= Exercise task 1 =
Please write out the passage on worker heat deaths in full, word for word.

= = = = = = =

Asunción’s story is one of many involving workers fatally succumbing to heat. From 1992 to 2017, heat has killed 815 workers and seriously injured more than 70,000 in the U.S., according to the U.S. Bureau of Labor Statistics. Yet the actual numbers are most likely even higher, as heat-related health issues often go undiagnosed or underreported.
In July, the Asunción Valdivia Heat Illness and Fatality Prevention Act (H.R. 3668), named after Asunción Valdivia, was introduced in Congress by U.S. Reps. Judy Chu (D-Calif.), Raul Grijalva (D-Ariz.), Alma Adams (D-N.C.) and members of the U.S. House of Representatives Education and Labor Committee to prevent heat from claiming more lives. The legislation directs the U.S. Occupational Safety and Health Administration (OSHA) to develop national protections for workers exposed to high heat.

= = = = = = =

= Exercise task 2 =
Lay out as a numbered list only the rows from the line containing "common name: Spiked ginger-lily" through the last line of the rows, both included, and leave out any blank lines.

= = = = = = =

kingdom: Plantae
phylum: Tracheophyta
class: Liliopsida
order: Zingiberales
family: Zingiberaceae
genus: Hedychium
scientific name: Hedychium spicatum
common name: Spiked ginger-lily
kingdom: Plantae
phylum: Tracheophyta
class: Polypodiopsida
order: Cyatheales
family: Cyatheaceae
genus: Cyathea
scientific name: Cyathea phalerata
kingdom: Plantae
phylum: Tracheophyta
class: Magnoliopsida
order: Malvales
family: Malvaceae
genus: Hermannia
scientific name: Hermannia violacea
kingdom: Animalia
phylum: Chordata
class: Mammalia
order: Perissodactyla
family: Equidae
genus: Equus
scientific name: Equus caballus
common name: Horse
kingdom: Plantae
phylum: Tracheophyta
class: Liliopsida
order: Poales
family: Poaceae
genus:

= = = = = = =

= Worked answer 1 =
Asunción’s story is one of many involving workers fatally succumbing to heat. From 1992 to 2017, heat has killed 815 workers and seriously injured more than 70,000 in the U.S., according to the U.S. Bureau of Labor Statistics. Yet the actual numbers are most likely even higher, as heat-related health issues often go undiagnosed or underreported.
In July, the Asunción Valdivia Heat Illness and Fatality Prevention Act (H.R. 3668), named after Asunción Valdivia, was introduced in Congress by U.S. Reps. Judy Chu (D-Calif.), Raul Grijalva (D-Ariz.), Alma Adams (D-N.C.) and members of the U.S. House of Representatives Education and Labor Committee to prevent heat from claiming more lives. The legislation directs the U.S. Occupational Safety and Health Administration (OSHA) to develop national protections for workers exposed to high heat.

= Worked answer 2 =
1. common name: Spiked ginger-lily
2. kingdom: Plantae
3. phylum: Tracheophyta
4. class: Polypodiopsida
5. order: Cyatheales
6. family: Cyatheaceae
7. genus: Cyathea
8. scientific name: Cyathea phalerata
9. kingdom: Plantae
10. phylum: Tracheophyta
11. class: Magnoliopsida
12. order: Malvales
13. family: Malvaceae
14. genus: Hermannia
15. scientific name: Hermannia violacea
16. kingdom: Animalia
17. phylum: Chordata
18. class: Mammalia
19. order: Perissodactyla
20. family: Equidae
21. genus: Equus
22. scientific name: Equus caballus
23. common name: Horse
24. kingdom: Plantae
25. phylum: Tracheophyta
26. class: Liliopsida
27. order: Poales
28. family: Poaceae
29. genus:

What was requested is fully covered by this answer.